Extracted records =>
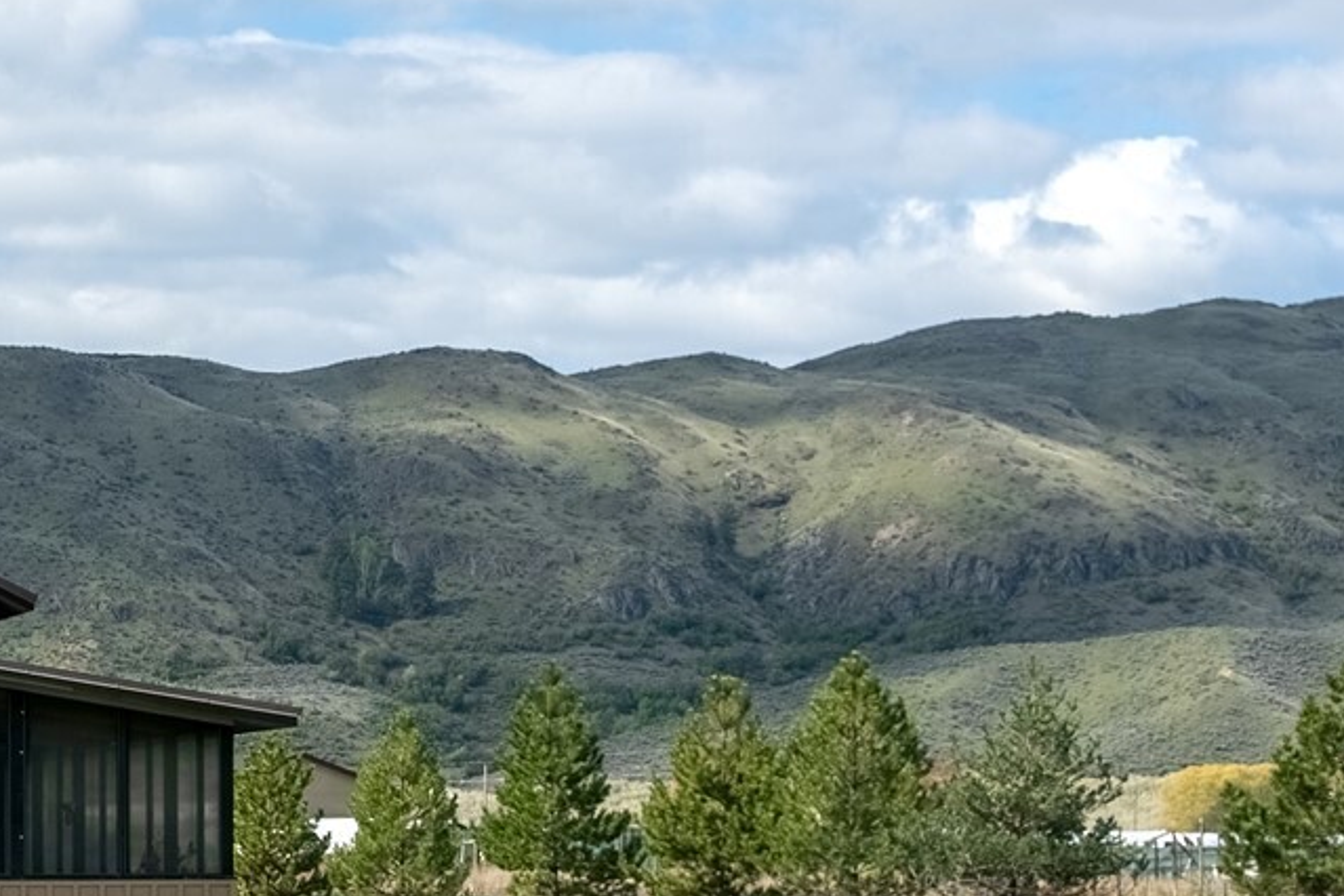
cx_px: -348
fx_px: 5530
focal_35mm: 148
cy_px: 757
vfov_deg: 9.2
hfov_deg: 13.4
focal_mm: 55.8
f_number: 6.3
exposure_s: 1/5000
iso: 100
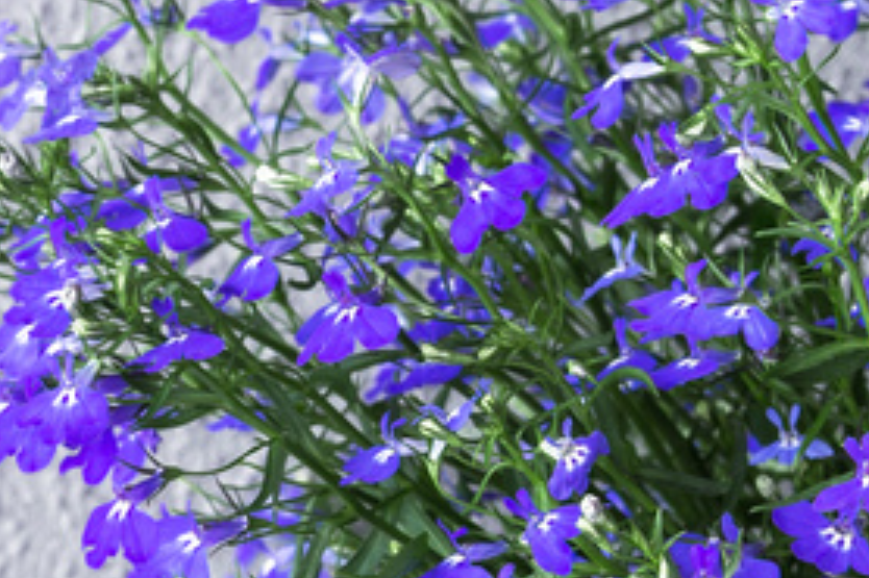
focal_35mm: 281
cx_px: -116
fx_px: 6779
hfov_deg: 7.3
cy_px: 773
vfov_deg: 4.9
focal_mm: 65
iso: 100
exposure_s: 1/20
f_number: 8
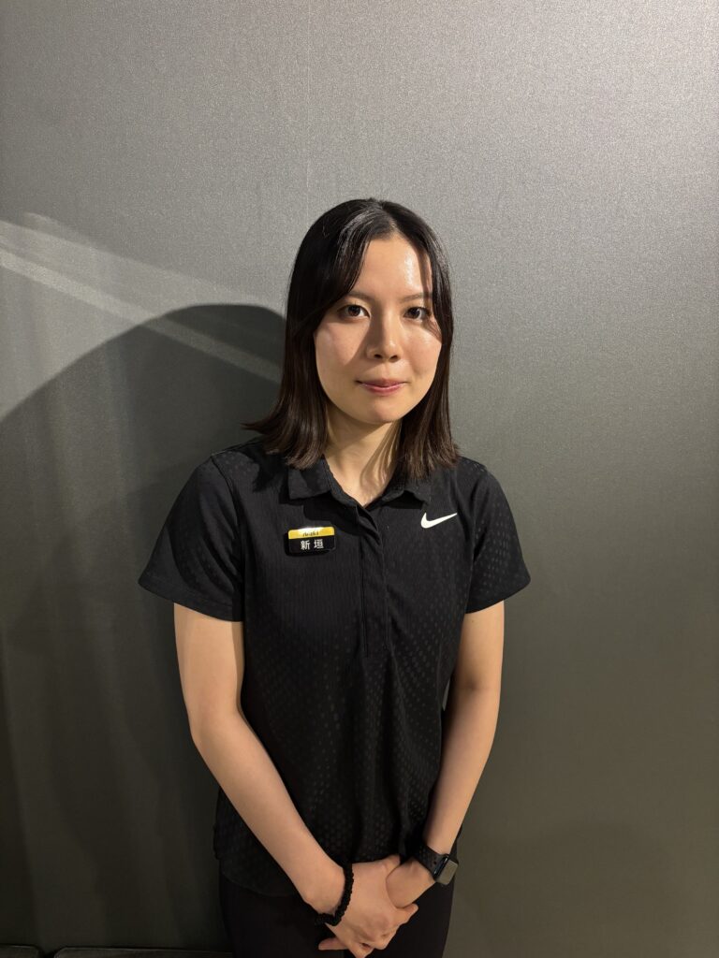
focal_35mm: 26
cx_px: 360
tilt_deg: -14.9
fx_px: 720
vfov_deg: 67.3
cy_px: 479
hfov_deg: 53.1
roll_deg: -1.9
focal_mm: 5.96
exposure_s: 1/60
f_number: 1.6
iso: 200
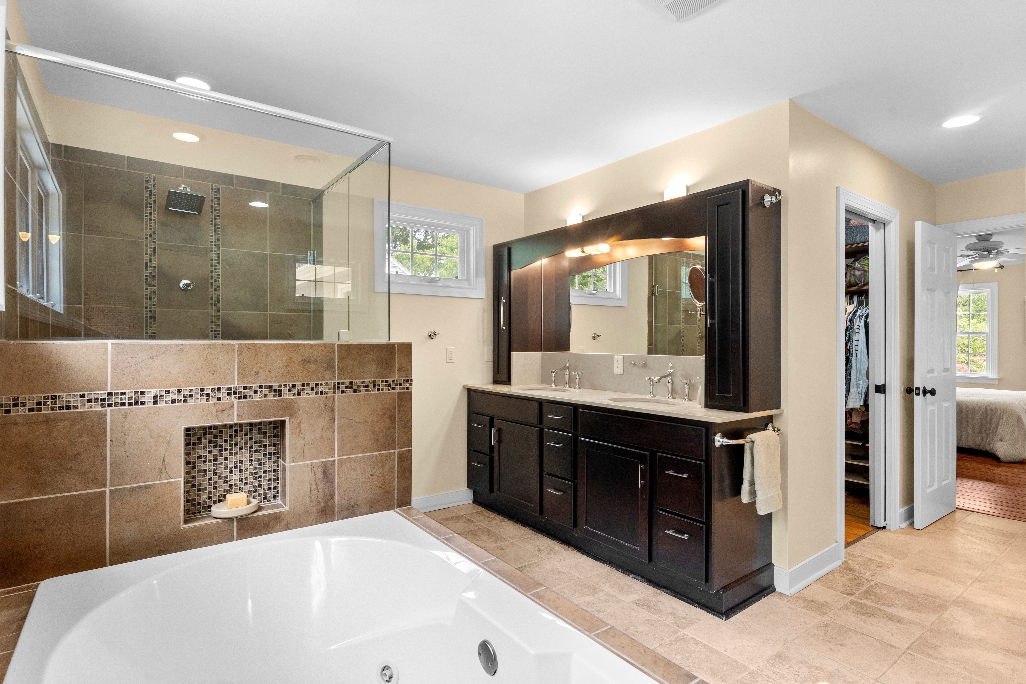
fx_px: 504
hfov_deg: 91.0
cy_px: 342
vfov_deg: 68.3
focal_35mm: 18
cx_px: 513
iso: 1600
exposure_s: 1/15
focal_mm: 17.7
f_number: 9
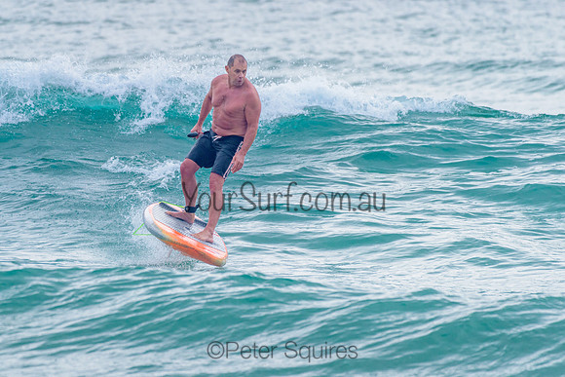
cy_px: 146
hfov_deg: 3.4
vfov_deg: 2.2
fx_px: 9619
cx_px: 233
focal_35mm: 613
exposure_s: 1/2000
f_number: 5.6
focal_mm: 500
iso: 320
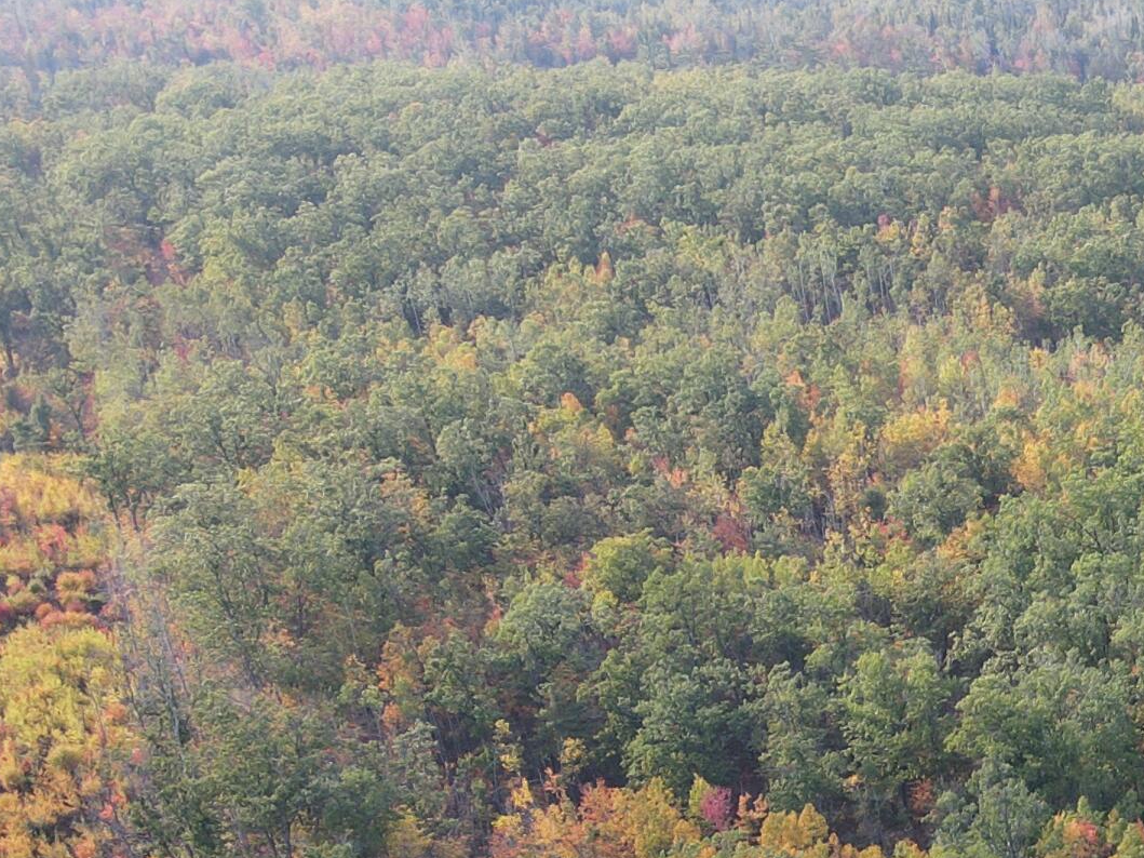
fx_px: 2247
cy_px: 867
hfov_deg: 24.4
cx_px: 1543
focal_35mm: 68
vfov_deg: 20.9
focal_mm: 4.5
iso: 100
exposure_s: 1/100
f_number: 2.8
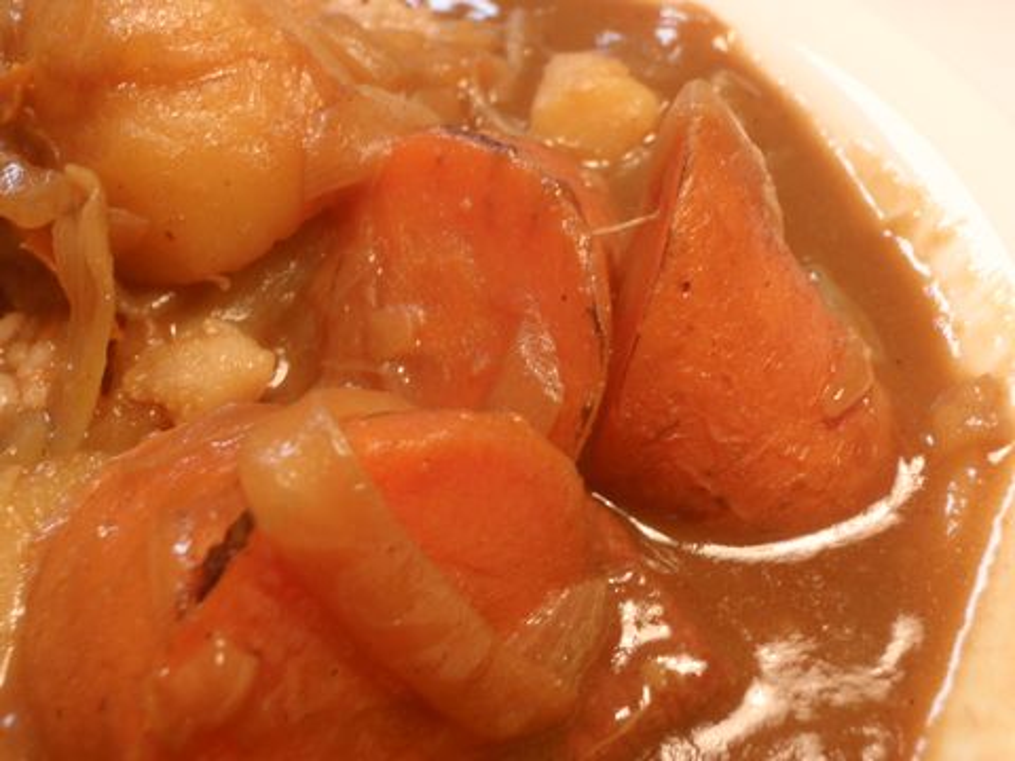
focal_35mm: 36
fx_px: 1056
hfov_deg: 51.4
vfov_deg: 39.7
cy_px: 380
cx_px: 508
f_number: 4.1
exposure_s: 1/2.5
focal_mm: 6.53
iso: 100
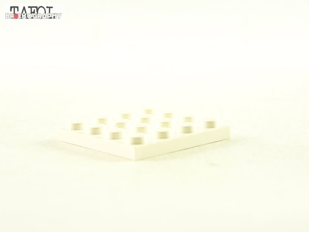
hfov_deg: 20.9
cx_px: 154
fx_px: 839
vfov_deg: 15.7
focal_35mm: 94
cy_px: 116
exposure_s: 1/30
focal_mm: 15.6
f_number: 3.2
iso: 200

Task requirements =>
Beginning with the line that holds "exposure_s: 1/2000" and continuing to the end of the entries above, set down each line exactly, both ends included; include no pictures.

Task output =>
exposure_s: 1/2000
f_number: 5.6
focal_mm: 500
iso: 320
fx_px: 2247
cy_px: 867
hfov_deg: 24.4
cx_px: 1543
focal_35mm: 68
vfov_deg: 20.9
focal_mm: 4.5
iso: 100
exposure_s: 1/100
f_number: 2.8
focal_35mm: 36
fx_px: 1056
hfov_deg: 51.4
vfov_deg: 39.7
cy_px: 380
cx_px: 508
f_number: 4.1
exposure_s: 1/2.5
focal_mm: 6.53
iso: 100
hfov_deg: 20.9
cx_px: 154
fx_px: 839
vfov_deg: 15.7
focal_35mm: 94
cy_px: 116
exposure_s: 1/30
focal_mm: 15.6
f_number: 3.2
iso: 200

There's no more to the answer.